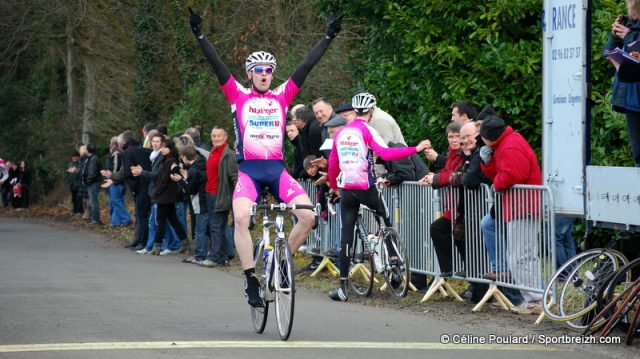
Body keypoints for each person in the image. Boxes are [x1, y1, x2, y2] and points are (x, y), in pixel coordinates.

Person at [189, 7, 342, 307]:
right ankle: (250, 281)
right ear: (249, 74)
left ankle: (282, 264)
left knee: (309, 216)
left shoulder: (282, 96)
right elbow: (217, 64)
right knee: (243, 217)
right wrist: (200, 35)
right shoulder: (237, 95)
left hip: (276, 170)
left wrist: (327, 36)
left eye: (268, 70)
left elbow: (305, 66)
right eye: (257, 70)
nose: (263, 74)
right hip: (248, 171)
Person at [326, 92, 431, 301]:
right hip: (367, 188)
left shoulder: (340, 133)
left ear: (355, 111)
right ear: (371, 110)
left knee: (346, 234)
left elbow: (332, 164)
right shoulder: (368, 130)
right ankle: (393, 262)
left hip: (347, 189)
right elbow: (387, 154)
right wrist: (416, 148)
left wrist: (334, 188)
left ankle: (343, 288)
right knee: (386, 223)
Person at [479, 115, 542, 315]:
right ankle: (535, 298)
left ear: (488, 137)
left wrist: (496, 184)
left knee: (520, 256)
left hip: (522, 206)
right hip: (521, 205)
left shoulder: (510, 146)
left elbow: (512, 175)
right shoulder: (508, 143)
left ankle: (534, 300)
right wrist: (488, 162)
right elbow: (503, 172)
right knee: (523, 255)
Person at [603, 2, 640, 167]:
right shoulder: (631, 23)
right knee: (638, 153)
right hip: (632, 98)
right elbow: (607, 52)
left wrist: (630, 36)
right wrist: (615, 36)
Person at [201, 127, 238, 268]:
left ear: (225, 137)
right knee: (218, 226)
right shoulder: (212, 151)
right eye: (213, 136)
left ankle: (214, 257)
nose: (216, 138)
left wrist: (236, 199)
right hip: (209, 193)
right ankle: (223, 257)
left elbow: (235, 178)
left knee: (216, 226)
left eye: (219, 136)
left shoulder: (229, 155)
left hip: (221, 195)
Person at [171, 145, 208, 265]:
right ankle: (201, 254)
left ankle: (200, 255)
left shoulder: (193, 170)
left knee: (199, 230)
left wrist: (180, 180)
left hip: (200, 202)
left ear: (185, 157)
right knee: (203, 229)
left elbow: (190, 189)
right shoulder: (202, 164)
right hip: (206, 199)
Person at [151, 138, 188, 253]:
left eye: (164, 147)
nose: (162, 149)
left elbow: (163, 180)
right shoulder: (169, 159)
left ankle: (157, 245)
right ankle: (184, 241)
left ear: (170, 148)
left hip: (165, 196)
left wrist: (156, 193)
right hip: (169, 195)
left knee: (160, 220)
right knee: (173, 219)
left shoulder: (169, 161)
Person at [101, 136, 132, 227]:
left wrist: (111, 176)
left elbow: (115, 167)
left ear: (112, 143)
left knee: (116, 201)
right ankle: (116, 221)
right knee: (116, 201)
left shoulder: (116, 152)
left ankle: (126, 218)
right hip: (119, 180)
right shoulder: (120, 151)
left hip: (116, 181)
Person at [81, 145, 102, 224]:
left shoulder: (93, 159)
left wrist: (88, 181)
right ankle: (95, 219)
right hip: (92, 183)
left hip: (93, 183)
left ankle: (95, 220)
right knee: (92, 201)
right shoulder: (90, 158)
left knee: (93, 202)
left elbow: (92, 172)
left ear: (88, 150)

--

Your task: Work out how many lines of the listing above include the word "elbow". Report only the number.

The answer: 12